Dataset entries:
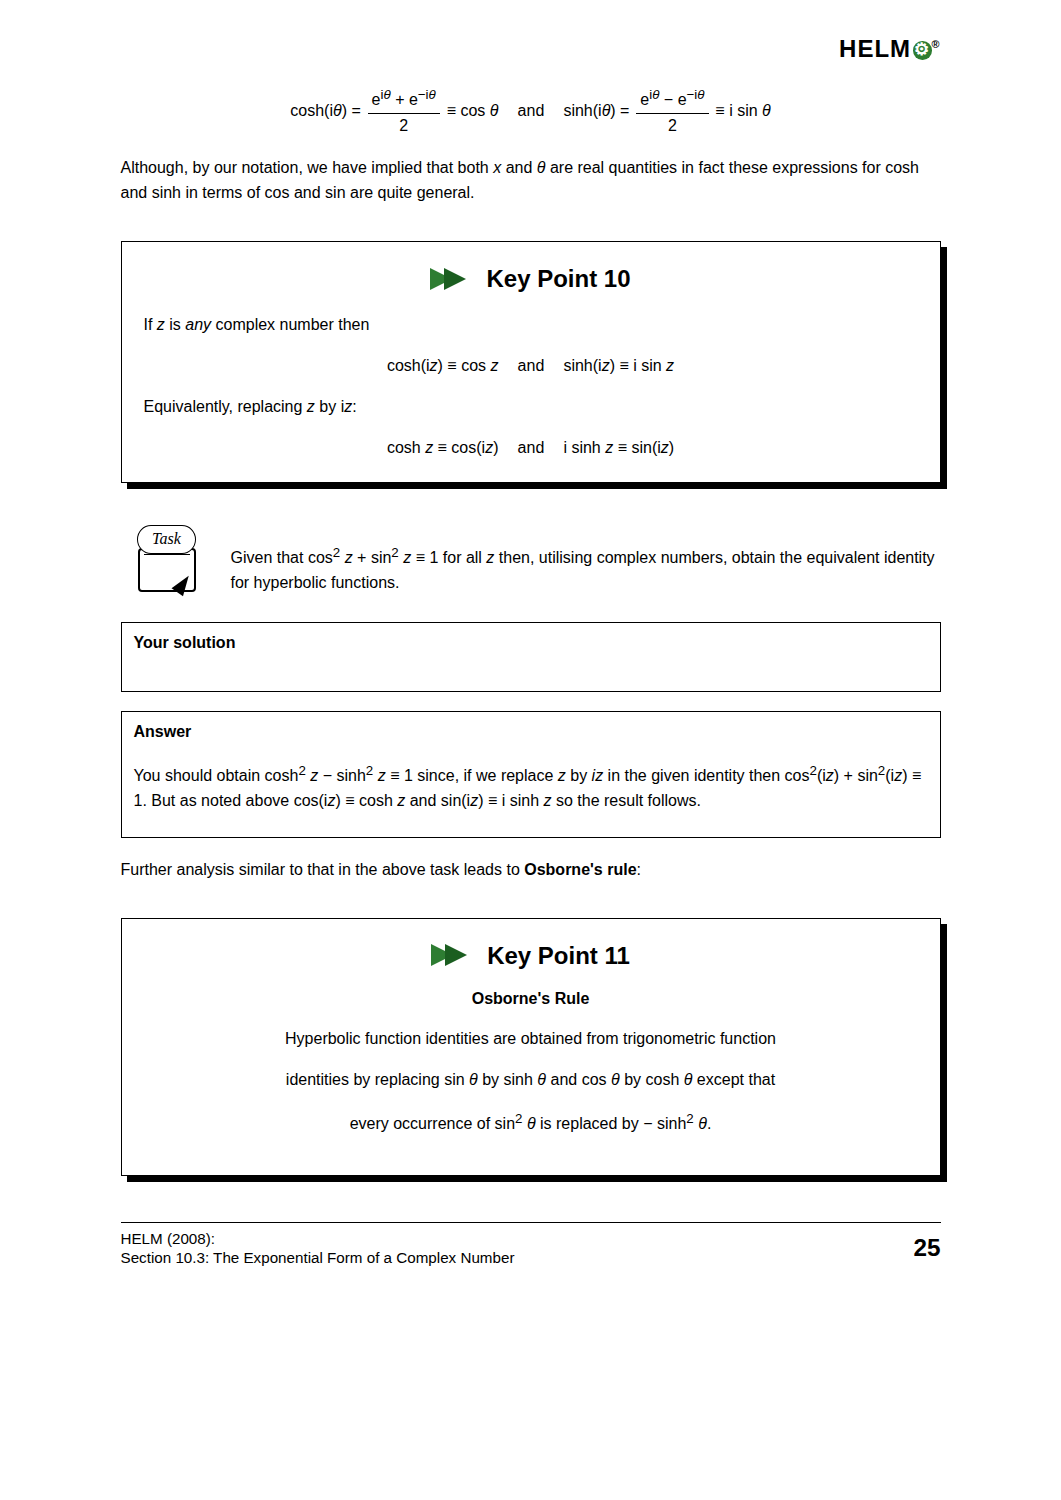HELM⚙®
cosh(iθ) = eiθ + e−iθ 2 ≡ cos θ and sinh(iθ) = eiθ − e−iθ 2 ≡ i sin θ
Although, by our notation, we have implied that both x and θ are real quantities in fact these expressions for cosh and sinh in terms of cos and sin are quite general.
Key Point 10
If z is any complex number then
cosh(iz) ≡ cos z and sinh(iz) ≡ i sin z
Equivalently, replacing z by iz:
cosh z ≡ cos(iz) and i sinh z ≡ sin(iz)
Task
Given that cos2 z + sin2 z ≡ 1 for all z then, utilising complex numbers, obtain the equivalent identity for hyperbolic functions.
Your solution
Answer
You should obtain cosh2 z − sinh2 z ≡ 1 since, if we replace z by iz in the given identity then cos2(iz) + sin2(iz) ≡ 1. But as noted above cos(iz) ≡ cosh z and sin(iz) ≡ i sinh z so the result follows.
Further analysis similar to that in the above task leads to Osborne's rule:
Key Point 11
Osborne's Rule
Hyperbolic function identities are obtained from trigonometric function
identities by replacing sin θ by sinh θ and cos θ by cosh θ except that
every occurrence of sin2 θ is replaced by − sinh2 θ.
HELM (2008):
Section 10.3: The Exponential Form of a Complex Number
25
==
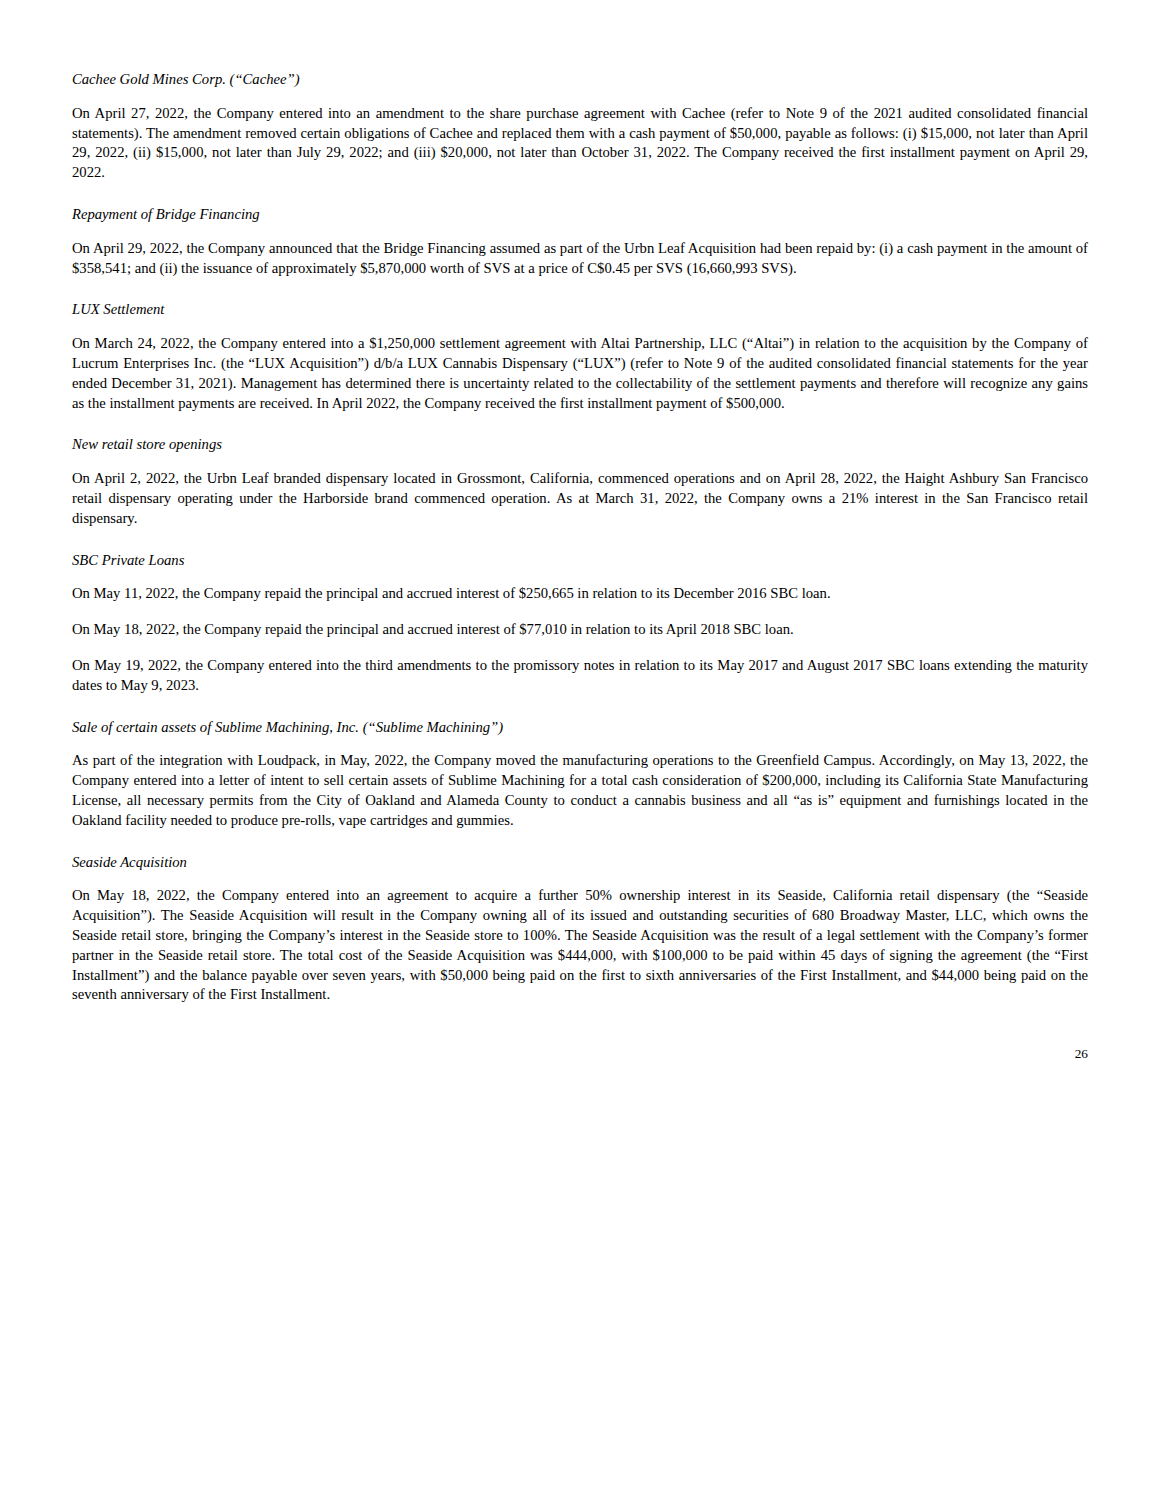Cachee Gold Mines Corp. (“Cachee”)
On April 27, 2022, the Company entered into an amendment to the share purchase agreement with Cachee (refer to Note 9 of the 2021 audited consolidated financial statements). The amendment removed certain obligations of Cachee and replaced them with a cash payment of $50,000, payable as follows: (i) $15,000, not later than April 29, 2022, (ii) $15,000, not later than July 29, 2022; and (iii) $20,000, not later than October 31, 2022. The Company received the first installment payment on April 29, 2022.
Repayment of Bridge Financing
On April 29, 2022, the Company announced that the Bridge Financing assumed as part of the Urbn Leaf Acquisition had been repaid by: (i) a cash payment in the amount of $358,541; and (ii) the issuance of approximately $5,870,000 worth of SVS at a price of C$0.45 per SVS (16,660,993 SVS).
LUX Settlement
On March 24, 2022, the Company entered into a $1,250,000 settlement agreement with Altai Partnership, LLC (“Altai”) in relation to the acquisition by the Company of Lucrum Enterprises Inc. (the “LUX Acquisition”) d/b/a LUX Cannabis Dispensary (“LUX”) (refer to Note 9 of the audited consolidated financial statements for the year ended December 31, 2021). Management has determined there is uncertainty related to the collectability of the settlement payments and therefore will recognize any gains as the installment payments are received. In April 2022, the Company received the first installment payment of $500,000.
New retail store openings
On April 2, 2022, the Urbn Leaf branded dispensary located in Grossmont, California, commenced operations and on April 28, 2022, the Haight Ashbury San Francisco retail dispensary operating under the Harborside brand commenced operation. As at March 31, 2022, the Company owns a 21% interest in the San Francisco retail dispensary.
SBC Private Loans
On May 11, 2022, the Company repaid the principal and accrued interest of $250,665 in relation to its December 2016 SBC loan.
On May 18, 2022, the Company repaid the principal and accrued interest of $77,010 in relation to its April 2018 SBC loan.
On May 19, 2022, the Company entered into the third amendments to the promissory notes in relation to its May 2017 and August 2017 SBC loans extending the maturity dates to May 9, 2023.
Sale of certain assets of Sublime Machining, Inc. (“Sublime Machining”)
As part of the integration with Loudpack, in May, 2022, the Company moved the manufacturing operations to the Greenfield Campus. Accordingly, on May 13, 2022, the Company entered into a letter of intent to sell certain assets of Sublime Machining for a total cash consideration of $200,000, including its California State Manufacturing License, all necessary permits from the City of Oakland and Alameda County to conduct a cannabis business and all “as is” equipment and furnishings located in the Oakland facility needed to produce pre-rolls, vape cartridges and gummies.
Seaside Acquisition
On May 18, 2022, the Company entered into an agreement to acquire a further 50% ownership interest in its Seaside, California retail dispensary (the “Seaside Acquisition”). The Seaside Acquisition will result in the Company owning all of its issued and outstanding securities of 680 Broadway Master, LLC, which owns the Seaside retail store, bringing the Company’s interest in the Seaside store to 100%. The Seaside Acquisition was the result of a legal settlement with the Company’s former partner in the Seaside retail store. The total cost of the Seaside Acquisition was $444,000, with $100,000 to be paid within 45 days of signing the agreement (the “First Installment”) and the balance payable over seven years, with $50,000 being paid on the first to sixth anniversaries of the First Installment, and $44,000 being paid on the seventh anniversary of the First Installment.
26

- _Instructions to follow_
Give again exactly, and only, the lines above starting at the one with "On April 27, 2022, the" and ending at the one with "Repayment of Bridge Financing".

- _Solution for this problem_
On April 27, 2022, the Company entered into an amendment to the share purchase agreement with Cachee (refer to Note 9 of the 2021 audited consolidated financial statements). The amendment removed certain obligations of Cachee and replaced them with a cash payment of $50,000, payable as follows: (i) $15,000, not later than April 29, 2022, (ii) $15,000, not later than July 29, 2022; and (iii) $20,000, not later than October 31, 2022. The Company received the first installment payment on April 29, 2022.
Repayment of Bridge Financing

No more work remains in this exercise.